Presently the grand mogul was ushered in. He had the skull of a Caesar and the snout of a Czar. He extended his hand; it was like a piece of cold steak. They sat down and Hildred explained her presence, quite calmly and briefly. While she talked he drummed with his long, tapering fingers on the arm of the chair.
“What right have you to demand her release?” he asked.
Hildred replied that she was her legal guardian.
“Ah, I see! And you are how old, may I ask?” His tiny, gimlet eyes bored clean through her. It was an expression he had learned to assume in the presence of his patients. It was intended to make one uncomfortable.
Hildred toyed with the suede gloves she had borrowed and repeated the usual feminine gesture of covering her knees. Dr. Titsworth coughed modestly. He reminded Hildred very
gently that it was entirely in his power to restrict the patient's freedom if he had a mind to, that is, if he was convinced that it was still necessary. Hildred listened very gravely and respectfully; she put her hand on his, quite accidentally, and then apologized profusely. Oh, it was clear that she was quite beside herself, that she had never found herself in such a predicament before.
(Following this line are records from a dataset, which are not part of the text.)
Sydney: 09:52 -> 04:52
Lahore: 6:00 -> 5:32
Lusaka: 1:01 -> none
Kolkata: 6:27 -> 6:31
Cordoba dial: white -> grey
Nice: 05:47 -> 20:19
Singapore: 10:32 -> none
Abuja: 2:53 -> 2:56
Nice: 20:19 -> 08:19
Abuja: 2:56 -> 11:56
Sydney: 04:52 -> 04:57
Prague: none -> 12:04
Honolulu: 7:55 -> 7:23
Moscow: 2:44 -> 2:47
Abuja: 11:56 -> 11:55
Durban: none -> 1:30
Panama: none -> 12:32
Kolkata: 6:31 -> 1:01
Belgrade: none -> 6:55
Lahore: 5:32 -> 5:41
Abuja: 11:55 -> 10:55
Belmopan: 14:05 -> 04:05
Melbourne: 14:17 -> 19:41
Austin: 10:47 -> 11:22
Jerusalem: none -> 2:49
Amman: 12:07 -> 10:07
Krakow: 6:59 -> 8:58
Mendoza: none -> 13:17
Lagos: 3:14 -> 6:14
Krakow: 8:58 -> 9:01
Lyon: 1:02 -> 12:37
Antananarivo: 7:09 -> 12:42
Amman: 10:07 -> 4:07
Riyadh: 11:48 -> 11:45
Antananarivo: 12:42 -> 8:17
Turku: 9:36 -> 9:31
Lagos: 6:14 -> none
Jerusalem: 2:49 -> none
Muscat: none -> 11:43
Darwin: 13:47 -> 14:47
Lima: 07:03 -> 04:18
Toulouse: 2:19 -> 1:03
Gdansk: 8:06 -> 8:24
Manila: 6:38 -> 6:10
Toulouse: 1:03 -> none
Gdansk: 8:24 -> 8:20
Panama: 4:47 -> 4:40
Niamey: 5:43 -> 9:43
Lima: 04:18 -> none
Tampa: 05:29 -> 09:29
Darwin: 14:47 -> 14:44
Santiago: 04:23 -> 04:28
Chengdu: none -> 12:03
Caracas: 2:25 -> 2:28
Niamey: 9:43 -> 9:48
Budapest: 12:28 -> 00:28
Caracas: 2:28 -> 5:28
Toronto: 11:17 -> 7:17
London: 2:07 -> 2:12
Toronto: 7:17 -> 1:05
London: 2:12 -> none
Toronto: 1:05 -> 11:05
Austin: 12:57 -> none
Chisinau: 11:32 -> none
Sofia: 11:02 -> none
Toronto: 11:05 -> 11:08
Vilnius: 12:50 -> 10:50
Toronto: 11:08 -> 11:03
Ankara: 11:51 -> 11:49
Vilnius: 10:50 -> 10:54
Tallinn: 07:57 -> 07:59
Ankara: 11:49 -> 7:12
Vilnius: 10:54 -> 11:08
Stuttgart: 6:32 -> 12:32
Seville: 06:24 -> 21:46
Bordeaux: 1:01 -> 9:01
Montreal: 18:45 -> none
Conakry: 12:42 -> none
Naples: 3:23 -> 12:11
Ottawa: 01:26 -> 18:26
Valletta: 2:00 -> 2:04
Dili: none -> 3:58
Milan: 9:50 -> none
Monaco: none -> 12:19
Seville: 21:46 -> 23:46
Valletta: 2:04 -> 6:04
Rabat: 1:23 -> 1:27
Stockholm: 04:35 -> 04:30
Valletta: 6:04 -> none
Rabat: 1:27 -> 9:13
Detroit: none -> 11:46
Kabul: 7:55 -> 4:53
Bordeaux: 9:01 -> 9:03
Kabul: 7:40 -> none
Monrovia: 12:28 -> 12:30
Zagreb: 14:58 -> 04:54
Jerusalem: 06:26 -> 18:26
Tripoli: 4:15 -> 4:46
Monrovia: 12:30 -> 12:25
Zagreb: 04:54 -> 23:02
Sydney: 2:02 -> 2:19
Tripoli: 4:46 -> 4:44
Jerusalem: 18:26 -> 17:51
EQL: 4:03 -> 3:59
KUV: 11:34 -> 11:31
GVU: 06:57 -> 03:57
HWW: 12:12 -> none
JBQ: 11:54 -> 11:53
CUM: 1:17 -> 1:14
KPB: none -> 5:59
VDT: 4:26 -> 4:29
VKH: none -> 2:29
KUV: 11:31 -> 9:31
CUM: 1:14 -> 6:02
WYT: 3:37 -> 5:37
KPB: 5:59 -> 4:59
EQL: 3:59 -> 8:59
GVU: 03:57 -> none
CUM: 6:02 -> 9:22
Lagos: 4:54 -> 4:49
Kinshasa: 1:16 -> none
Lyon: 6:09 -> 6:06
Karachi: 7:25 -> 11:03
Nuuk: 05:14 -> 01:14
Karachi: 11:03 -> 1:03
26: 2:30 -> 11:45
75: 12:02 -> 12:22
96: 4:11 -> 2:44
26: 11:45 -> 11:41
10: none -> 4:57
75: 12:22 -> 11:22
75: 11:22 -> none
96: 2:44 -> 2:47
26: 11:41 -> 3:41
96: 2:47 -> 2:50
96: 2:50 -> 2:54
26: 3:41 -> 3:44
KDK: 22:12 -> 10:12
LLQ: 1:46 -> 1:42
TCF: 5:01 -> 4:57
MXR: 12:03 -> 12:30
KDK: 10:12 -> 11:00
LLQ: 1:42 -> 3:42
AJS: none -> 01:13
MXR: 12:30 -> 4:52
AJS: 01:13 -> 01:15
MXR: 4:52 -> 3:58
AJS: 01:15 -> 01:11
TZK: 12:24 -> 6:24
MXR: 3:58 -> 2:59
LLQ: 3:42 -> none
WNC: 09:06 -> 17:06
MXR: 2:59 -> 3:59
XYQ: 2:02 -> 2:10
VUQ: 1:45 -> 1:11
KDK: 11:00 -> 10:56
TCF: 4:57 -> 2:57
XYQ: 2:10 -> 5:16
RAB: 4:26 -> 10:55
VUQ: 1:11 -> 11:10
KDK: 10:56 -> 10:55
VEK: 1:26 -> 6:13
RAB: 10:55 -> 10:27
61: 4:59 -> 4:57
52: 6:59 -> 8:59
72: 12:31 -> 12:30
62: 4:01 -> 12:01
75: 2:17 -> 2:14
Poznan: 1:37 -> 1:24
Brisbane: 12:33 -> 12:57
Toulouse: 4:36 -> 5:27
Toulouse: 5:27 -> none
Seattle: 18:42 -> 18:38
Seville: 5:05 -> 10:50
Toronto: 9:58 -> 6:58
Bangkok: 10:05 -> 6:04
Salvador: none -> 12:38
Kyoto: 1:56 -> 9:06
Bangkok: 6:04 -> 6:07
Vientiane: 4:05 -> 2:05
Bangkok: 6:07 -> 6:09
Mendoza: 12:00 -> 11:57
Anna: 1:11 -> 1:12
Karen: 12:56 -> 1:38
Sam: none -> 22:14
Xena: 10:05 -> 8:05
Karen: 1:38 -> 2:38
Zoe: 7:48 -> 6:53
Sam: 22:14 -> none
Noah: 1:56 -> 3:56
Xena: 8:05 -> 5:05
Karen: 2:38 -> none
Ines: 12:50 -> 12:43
“Doctor,” she said, and her eyes were like angels weeping, “this affair puzzles me completely. I don't make a thing of it. I feel absolutely helpless, wretched. And doctor, didn't you say a while ago that you wished to ask me some questions?”
Titsworth immediately summoned his secretary and had a typewritten list, prepared in advance, brought to him. He held the paper absentmindedly in his lap, just long enough for Hildred to scan it quickly. They were the usual idiotic questions which, more than answers, require rubber stamps, seals, and the illegible scrawls of illegitimate witnesses.
Suddenly his beady eyes shifted slyly. “Now tell me, please,” he said coldly, “how long has she been taking drugs?”
“Why doctor!” Hildred looked not only astonished, but injured.
“Come, come!” he said. “Why did she rave about Nietzsche when she was brought here? Why does she insist that Nietzsche drove her mad?”
“But doctor . . .”
“I suppose you know,” Titsworth went on rapidly, “that your ward was raped the other night?”
Hildred gasped.
“That was a thing you didn't know, eh?” said Titsworth. “Why did you leave her that night? Why didn't you notify the police? Why . . . ?” There seemed to be no end to his
questions. Then, as though he had had his amusement, he ceased abruptly and beckoning to a nurse issued a brief command. It seemed to Hildred as if it were the next moment that Vanya stood there, in the doorway, hesitant at first, then wildly exuberant. Her hair had grown longer; there was almost a bloodthirsty look about her.